** Opening SOURCE MATERIAL block **

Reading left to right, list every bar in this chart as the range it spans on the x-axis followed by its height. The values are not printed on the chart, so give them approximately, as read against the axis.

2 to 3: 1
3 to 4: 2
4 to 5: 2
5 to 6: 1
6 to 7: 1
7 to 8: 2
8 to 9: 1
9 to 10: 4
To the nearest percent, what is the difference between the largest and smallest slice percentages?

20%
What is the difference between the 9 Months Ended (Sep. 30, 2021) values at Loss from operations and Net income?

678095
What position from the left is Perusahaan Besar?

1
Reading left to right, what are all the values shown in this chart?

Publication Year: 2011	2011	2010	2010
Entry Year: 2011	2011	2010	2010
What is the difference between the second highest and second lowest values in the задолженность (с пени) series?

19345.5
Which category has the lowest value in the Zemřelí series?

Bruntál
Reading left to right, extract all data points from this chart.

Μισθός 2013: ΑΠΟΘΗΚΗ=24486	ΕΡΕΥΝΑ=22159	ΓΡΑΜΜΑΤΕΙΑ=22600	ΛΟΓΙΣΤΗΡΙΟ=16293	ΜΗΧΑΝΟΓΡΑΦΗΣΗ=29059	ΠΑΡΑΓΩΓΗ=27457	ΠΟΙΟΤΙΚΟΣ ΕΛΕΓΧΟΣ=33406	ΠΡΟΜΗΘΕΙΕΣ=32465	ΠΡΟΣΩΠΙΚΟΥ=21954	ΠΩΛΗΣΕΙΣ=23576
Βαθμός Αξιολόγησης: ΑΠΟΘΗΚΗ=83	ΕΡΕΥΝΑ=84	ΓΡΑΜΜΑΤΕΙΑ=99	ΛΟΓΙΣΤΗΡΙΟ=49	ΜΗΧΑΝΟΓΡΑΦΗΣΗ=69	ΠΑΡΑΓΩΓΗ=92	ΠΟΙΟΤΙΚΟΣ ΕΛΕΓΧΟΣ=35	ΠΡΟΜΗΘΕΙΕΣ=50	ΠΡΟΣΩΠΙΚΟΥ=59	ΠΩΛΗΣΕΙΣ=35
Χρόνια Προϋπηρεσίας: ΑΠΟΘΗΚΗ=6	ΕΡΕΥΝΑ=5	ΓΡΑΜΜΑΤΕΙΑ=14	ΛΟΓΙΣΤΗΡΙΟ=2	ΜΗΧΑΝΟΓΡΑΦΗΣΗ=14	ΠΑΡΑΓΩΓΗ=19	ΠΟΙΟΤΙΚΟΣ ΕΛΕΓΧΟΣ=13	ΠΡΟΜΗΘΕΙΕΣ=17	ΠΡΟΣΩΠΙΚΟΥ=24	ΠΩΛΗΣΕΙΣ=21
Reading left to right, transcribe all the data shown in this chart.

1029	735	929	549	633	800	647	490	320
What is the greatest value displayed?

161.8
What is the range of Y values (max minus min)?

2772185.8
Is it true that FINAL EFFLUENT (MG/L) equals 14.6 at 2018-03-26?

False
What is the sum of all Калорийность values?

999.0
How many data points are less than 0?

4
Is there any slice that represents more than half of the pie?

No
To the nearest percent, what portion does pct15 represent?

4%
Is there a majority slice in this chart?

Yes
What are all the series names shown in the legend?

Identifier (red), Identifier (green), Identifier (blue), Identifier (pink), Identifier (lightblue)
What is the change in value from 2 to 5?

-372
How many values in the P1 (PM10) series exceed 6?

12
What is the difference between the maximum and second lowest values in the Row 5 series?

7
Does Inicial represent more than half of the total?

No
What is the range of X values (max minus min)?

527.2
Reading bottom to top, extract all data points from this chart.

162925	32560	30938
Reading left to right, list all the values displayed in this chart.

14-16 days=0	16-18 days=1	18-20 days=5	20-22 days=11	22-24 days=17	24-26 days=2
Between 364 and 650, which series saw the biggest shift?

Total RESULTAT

** Closing SOURCE MATERIAL block **

• [TASK INSTRUCTIONS]: Arrange the items above as a single numbered list, leaving out every blank line.

• [OUTPUT OF THE EXERCISE]:
1. Reading left to right, list every bar in this chart as the range it spans on the x-axis followed by its height. The values are not printed on the chart, so give them approximately, as read against the axis.
2. 2 to 3: 1
3. 3 to 4: 2
4. 4 to 5: 2
5. 5 to 6: 1
6. 6 to 7: 1
7. 7 to 8: 2
8. 8 to 9: 1
9. 9 to 10: 4
10. To the nearest percent, what is the difference between the largest and smallest slice percentages?
11. 20%
12. What is the difference between the 9 Months Ended (Sep. 30, 2021) values at Loss from operations and Net income?
13. 678095
14. What position from the left is Perusahaan Besar?
15. 1
16. Reading left to right, what are all the values shown in this chart?
17. Publication Year: 2011	2011	2010	2010
18. Entry Year: 2011	2011	2010	2010
19. What is the difference between the second highest and second lowest values in the задолженность (с пени) series?
20. 19345.5
21. Which category has the lowest value in the Zemřelí series?
22. Bruntál
23. Reading left to right, extract all data points from this chart.
24. Μισθός 2013: ΑΠΟΘΗΚΗ=24486	ΕΡΕΥΝΑ=22159	ΓΡΑΜΜΑΤΕΙΑ=22600	ΛΟΓΙΣΤΗΡΙΟ=16293	ΜΗΧΑΝΟΓΡΑΦΗΣΗ=29059	ΠΑΡΑΓΩΓΗ=27457	ΠΟΙΟΤΙΚΟΣ ΕΛΕΓΧΟΣ=33406	ΠΡΟΜΗΘΕΙΕΣ=32465	ΠΡΟΣΩΠΙΚΟΥ=21954	ΠΩΛΗΣΕΙΣ=23576
25. Βαθμός Αξιολόγησης: ΑΠΟΘΗΚΗ=83	ΕΡΕΥΝΑ=84	ΓΡΑΜΜΑΤΕΙΑ=99	ΛΟΓΙΣΤΗΡΙΟ=49	ΜΗΧΑΝΟΓΡΑΦΗΣΗ=69	ΠΑΡΑΓΩΓΗ=92	ΠΟΙΟΤΙΚΟΣ ΕΛΕΓΧΟΣ=35	ΠΡΟΜΗΘΕΙΕΣ=50	ΠΡΟΣΩΠΙΚΟΥ=59	ΠΩΛΗΣΕΙΣ=35
26. Χρόνια Προϋπηρεσίας: ΑΠΟΘΗΚΗ=6	ΕΡΕΥΝΑ=5	ΓΡΑΜΜΑΤΕΙΑ=14	ΛΟΓΙΣΤΗΡΙΟ=2	ΜΗΧΑΝΟΓΡΑΦΗΣΗ=14	ΠΑΡΑΓΩΓΗ=19	ΠΟΙΟΤΙΚΟΣ ΕΛΕΓΧΟΣ=13	ΠΡΟΜΗΘΕΙΕΣ=17	ΠΡΟΣΩΠΙΚΟΥ=24	ΠΩΛΗΣΕΙΣ=21
27. Reading left to right, transcribe all the data shown in this chart.
28. 1029	735	929	549	633	800	647	490	320
29. What is the greatest value displayed?
30. 161.8
31. What is the range of Y values (max minus min)?
32. 2772185.8
33. Is it true that FINAL EFFLUENT (MG/L) equals 14.6 at 2018-03-26?
34. False
35. What is the sum of all Калорийность values?
36. 999.0
37. How many data points are less than 0?
38. 4
39. Is there any slice that represents more than half of the pie?
40. No
41. To the nearest percent, what portion does pct15 represent?
42. 4%
43. Is there a majority slice in this chart?
44. Yes
45. What are all the series names shown in the legend?
46. Identifier (red), Identifier (green), Identifier (blue), Identifier (pink), Identifier (lightblue)
47. What is the change in value from 2 to 5?
48. -372
49. How many values in the P1 (PM10) series exceed 6?
50. 12
51. What is the difference between the maximum and second lowest values in the Row 5 series?
52. 7
53. Does Inicial represent more than half of the total?
54. No
55. What is the range of X values (max minus min)?
56. 527.2
57. Reading bottom to top, extract all data points from this chart.
58. 162925	32560	30938
59. Reading left to right, list all the values displayed in this chart.
60. 14-16 days=0	16-18 days=1	18-20 days=5	20-22 days=11	22-24 days=17	24-26 days=2
61. Between 364 and 650, which series saw the biggest shift?
62. Total RESULTAT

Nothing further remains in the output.